High Altitude Zeppelin Experiment launches successfully
Last April, the UW High Altitude Zeppelin Experiment (HAZE) team successfully launched a high altitude, semi-rigid airship from Moses Lake. The airship was in the air for 120 minutes and landed approximately 10 kilometers northwest of Walla Walla — nearly 135 kilometers away from where it started.
“This launch was two years in the making, and involved over 20 undergraduate and graduate students from eight different departments at the university”, said Ian Johnson, team lead and Space Grant graduate fellow. The team worked in the Advanced Propulsion Laboratory in the Department of Earth & Space Sciences.
For the UW team, third time was the charm. Their two previous attempts had been scrubbed due to high winds in the jet stream.

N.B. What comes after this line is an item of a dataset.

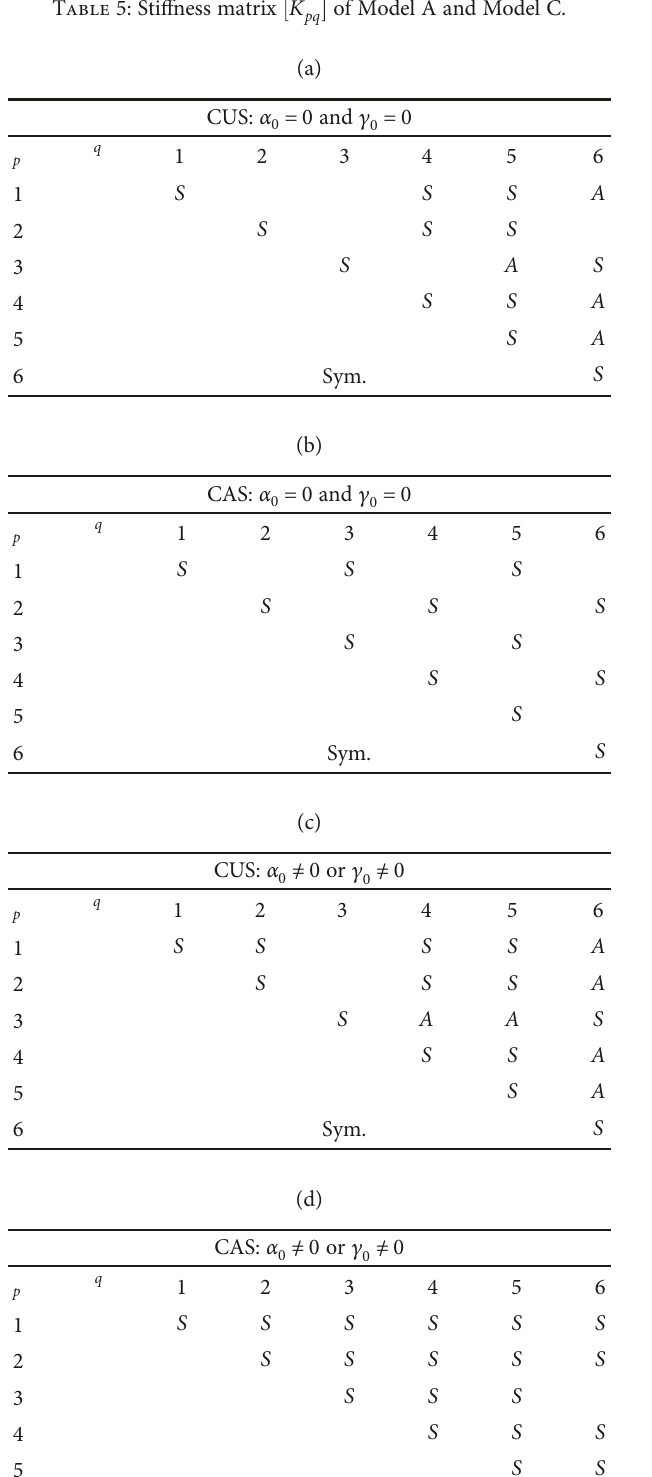
Table 5: Sti ff ness matrix K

Their goal was to test an atmospheric-optimized pulsed plasma thruster at an altitude of 100,000 feet and to show that a lightweight structure (the airship weighed less than 12 pounds) could survive the powerful forces of the jet stream and serve as a test bed for thruster operations. The team created the triangular truss structure from carbon fiber rods and 3D-printed interconnects.
“Testing in the controlled environment of the laboratory is relatively straightforward, testing in the atmospheric is drastically more complicated due to large distances, low temperatures, and high wind,” Johnson said.
A three-minute video of the flight shows the curve of the Earth, as well as the Columbia and Snake rivers viewed from above. The payload included an onboard GPS, which allowed for real-time tracking of the airship.
The HAZE project was a continuation of the thruster research started with the UW LEAF team in 2013 (see the video). Members of the HAZE team are now looking to push their research further into space.
The student research crew recently formed a CubeSat team, with the goal of competing in the NASA’s Centennial Cube Quest Challenge. CubeSats allow undergraduates and graduate students access to space at a fraction of the cost of a traditional satellite.
The HAZE flight gave the team a chance to test the potential propulsion system for the CubeSat, Johnson said. It also allowed testing of the power processing unit (batteries) and microprocessor (computer) in an environment outside of the laboratory, moving the project closer to flight readiness.
If the CubeSat team’s device is one of the handful chosen by NASA, it will be launched off the Orion lunar capsule in 2018.